Roby will be WolfEye’s executive producer. He spent more than a decade at Arkane, serving in a similar role for Dishonored, a leader producer/game designer for Dark Messiah, and a designer/associate producer for Arx Fatalis. After leaving Arkane, Roby joined 2K’s Hanger 13 to work as a senior producer for Mafia III and later as an executive producer for Borderlands: The Pre-Sequel at 2K Australia, overseeing co-development with Gearbox Software.

The studio has investors, but WolfEye isn’t ready to reveal them yet.

Path of the wolf

Colantonio left Arkane in 2017 after 18 years. “I needed to redefine myself. I had a bit of identity confusion: How much am I Arkane? How much am I defined by Arkane?” Colantonio said over a video call. After leaving Arkane, he traveled, played music, visited friends, and enjoyed spending more time with family. He felt this “time of rebuilding was very necessary” to discover what he wanted from his future, from life and work. And after time off, the ideas started to flow, leading to talking with Roby and forming WolfEye.

Colantonio and Roby have worked together since Roby joined Arkane as an intern in 2001, working on Arx Fatalis. Back then, the company had fewer than 10 people. Over the years, they’ve formed a bond.

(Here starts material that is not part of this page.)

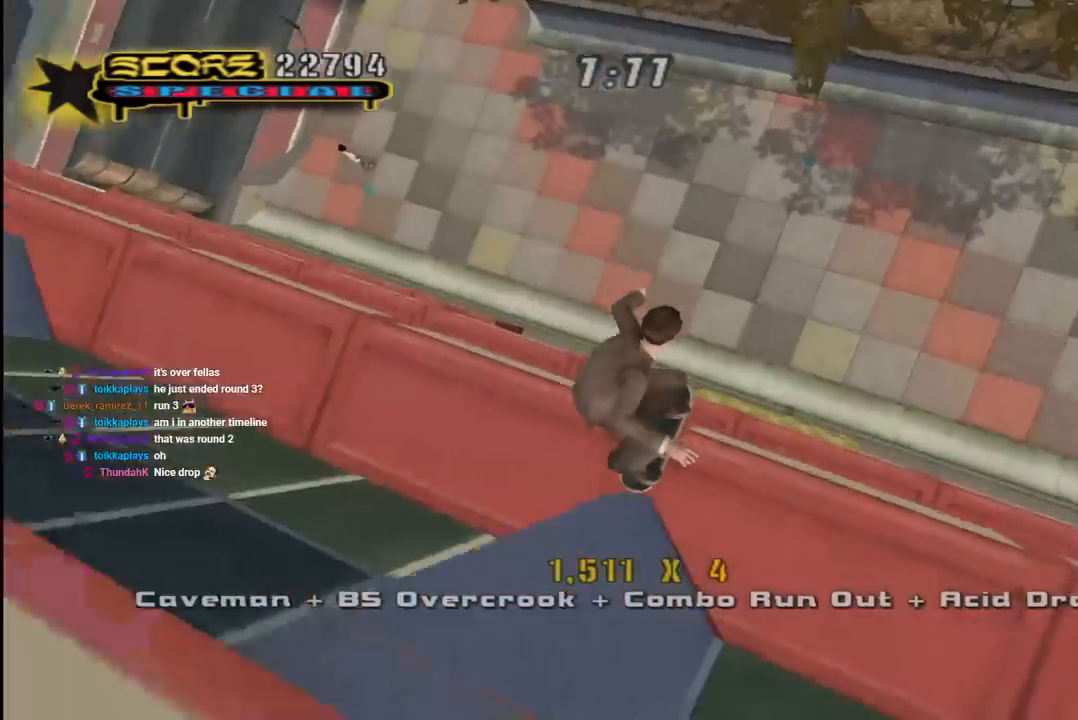
{"buttons": ["CROSS"], "left_stick": "center", "right_stick": "center", "events": [[500, "CROSS", "down"]]}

“We complement each other,” Colantonio said. “Both of use are problem-solvers. He’s better skilled, frankly, at organizing things, seeing things from a distance. And I went toward creative control of the vision. We’re similar, it’s just that [our talents lend us toward] one more being the executive producer and [one] more being the creative director.”

And it’s these skills they hope to tap in managing a team in the Americas, Europe, Asia, and Australia. WolfEye doesn’t have a headquarters or a physical studio. It’s common for indies to do this, as one of the biggest expenses in opening up your own shop is, well, the shop itself.

What we know

Above: The red demands that your eyes pay attention.

Image Credit: WolfEye Studios

WolfEye isn’t saying much about the game it’s making. The teaser image has a person holding a staff with what appears to be a red face or skull on their back. This individual stands next to another near what could be a tree, staring out at a desert landscape. They wear cloaks. To me, it looks a little Mad Max-ish, in the sense that the world has ended. Whatever it is, the image is striking.

“It’s your impression,” Colantonio said. “We like interesting worlds and interesting art direction. … We have a very artistic approach to our passion, which is making games, and hopefully the image conveys that.”

The dateline for their press release is “The Beyond,” bolded and in all caps. I asked if this hinted at anything, but all I got was a “You’re gonna have to wait to find out” from Colantonio.

What I do know is that Arx Fatalis is a cult-classic action-RPG, an underrated game that didn’t sell well but has a fine reputation. Dishonored is a fantastic stealth-action series, one of the best from the past decade. And Prey is a fascinating game, one with a tortured history to match how it can torture — or tantalize — players. Heck, even Dark Messiah of Might and Magic has its charm (especially with its melee combat — few games have nailed kicking things as well as it had). Whatever WolfEye is making, it should be worth paying attention to.